§ **TASKS**
(A) From the passage on OmniFind search, list every search parameter whose name appears inside quotation marks in the prose paragraphs.
(B) Please repeat the passage on OmniFind search from "The output from" up to and including "as shown below.".
(C) According to the passage on OmniFind search, which result format is used when the "output" parameter is not specified?

*** PASSAGE TO READ

This program constructs an HttpClient object and an OmniFind search URL. The search URL just contains the required "index" and "query" search parameters. Based on the constructed URL, a GetMethod object is instantiated and the method is executed. After the execution, the GetMethod class provides various ways to extract an HTTP response. In this case, the simple getResponseBodyAsString method is used to obtain the whole response string. However, the GetMethod class provides other methods that return an input stream instead of a string. For large and long responses, using an input stream from the response is recommended. For more details, refer to the Apache HTTP Client v3.1.Beta Javadocs.

The output from the program returns as a XML string which is in the Atom 1.0 syndicated feed format. This is the case as we did not specify the "output" format parameter. The OmniFind supports two search result formats: Atom 1.0 and HTML snippet. The search result format is controlled by the "output" search parameter. Unless specified, the default is in Atom 1.0 format as shown below.


Listing 2. Sample search results in ATOM format
                <?xml version="1.0" encoding="utf-8"?>
<feed xmlns="http://www.w3.org/2005/Atom"
	xmlns:opensearch="http://a9.com/-/spec/opensearch/1.1/">
	<title>Search results for query 'Axis' on index Default</title>
	<link
		href="http://localhost:8800/api/search?
		index=Default&amp;results=1&amp;query=Axis"
		rel="self" type="application/atom+xml" />
	<author>
		<name>IBM OmniFind Yahoo! Edition API Web Service</name>
	</author>
	<id>
		http://localhost:8800/api/search?index=Default&amp;
		results=1&amp;query=Axis
	</id>
	<category term="Default" label="Default" />
	<updated>2007-01-07T03:09:48Z</updated>
	<opensearch:totalResults>94</opensearch:totalResults>
	<opensearch:Query role="request" searchTerms="Axis" />
	<opensearch:startIndex>1</opensearch:startIndex>
	<opensearch:itemsPerPage>1</opensearch:itemsPerPage>
	<entry>
             <link
                href="http://www.javaworld.com/askTheExpert.jsp?
                pagename=http:%2F%2Fwww.javaworld.com%2Fjavaworld%2Fjw-02-2006%2F
                jw-0220-axis.html&amp;pagename=%2Fjavaworld%2Fjw-02-2006%2F
                jw-0220-axis.html&amp;pageurl=%2Fjavaworld%2Fjw-02-2006%2F
                jw-0220-axis.html&amp;pubsite=j"
                rel="alternate" type="text/html"

******
*** RECORDS SUPPLIED

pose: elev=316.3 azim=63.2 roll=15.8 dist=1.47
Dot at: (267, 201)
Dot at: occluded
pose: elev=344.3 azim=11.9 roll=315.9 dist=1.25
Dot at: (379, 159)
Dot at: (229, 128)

******
*** RECORDS SUPPLIED

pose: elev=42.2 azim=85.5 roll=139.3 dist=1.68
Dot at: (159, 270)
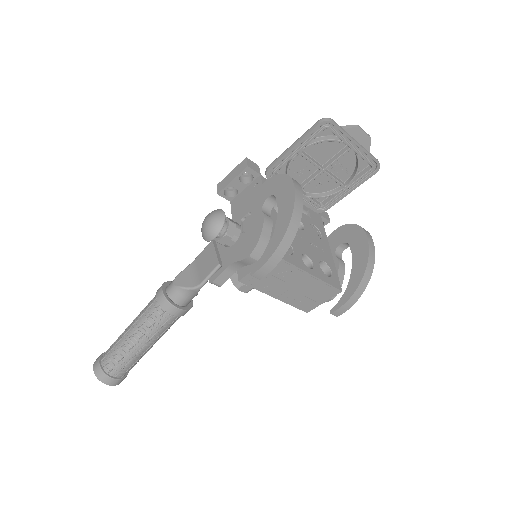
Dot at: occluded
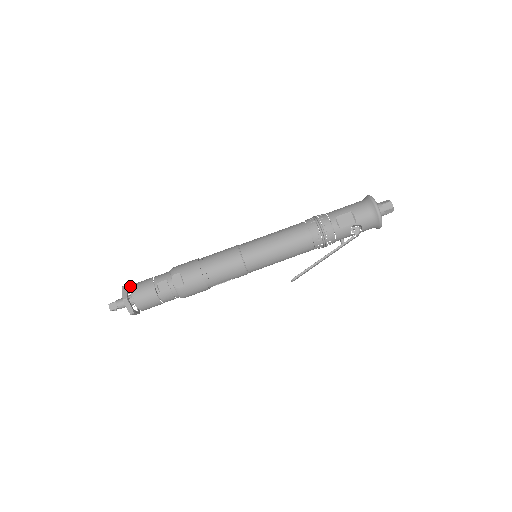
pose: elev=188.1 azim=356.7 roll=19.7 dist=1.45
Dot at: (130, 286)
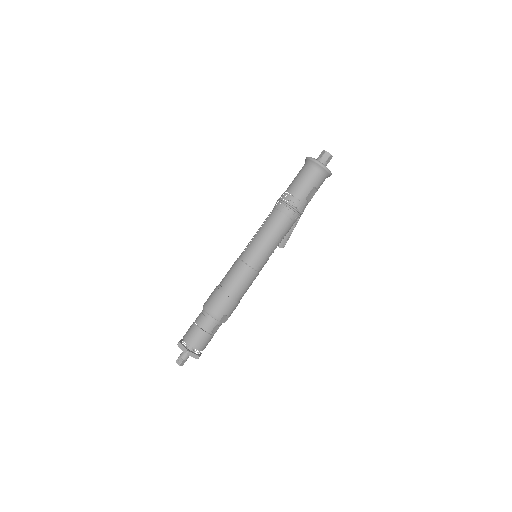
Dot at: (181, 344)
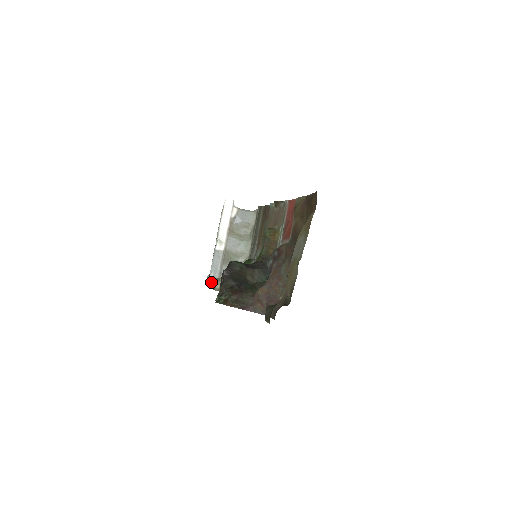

******

§ **SOLUTIONS PER TASK**
(A) index, query, output

(B)
The output from the program returns as a XML string which is in the Atom 1.0 syndicated feed format. This is the case as we did not specify the "output" format parameter. The OmniFind supports two search result formats: Atom 1.0 and HTML snippet. The search result format is controlled by the "output" search parameter. Unless specified, the default is in Atom 1.0 format as shown below.

(C) Atom 1.0